Hari penyampaian pidato itu kemudian pada 2016 ditetapkan sebagai Hari Lahir Pancasila, melalui Keputusan Presiden Republik Indonesia Nomor 24 Tahun 2016. Lalu, pada 21 Juni 1970, Presiden Soekarno mengembuskan nafas terakhirnya di Jakarta pada umur 69 tahun.
Sekarang, 48 tahun setelah Soekarno wafat, namanya tetap bergaung begitu kencang di Indonesia. Hebatnya, ini tetap terjadi meskipun di era Orde Baru terjadi apa yang banyak disebut sebagai proses de-Soekarno-isasi secara sistematis.
Upaya de-Soekarno-isasi itu mulai dari usaha mengaburkan peran Soekarno dalam proses kelahiran Pancasila, sampai digantinya berbagai kebijakan-kebijakan strategis Presiden Soekarno.
Dulu, beragam buku dan tulisan Bung Karno sempat sulit ditemukan.
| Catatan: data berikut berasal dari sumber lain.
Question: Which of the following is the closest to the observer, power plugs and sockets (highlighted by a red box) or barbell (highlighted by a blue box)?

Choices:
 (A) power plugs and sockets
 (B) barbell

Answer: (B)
Bagi yang berhasil menemukannya, sudah seperti mendapati harta yang hilang.
Contohnya, buku “Di Bawah Bendera Revolusi”. Buku ini sempat disematkan istilah buku terlarang, tetapi sekarang sudah dapat dibeli dengan mudah di toko buku.
Begitu era Reformasi, nama dan pemikiran Soekarno kembali banyak menghiasi pemikiran-pemikiran dan dialektika kebangsaan Indonesia.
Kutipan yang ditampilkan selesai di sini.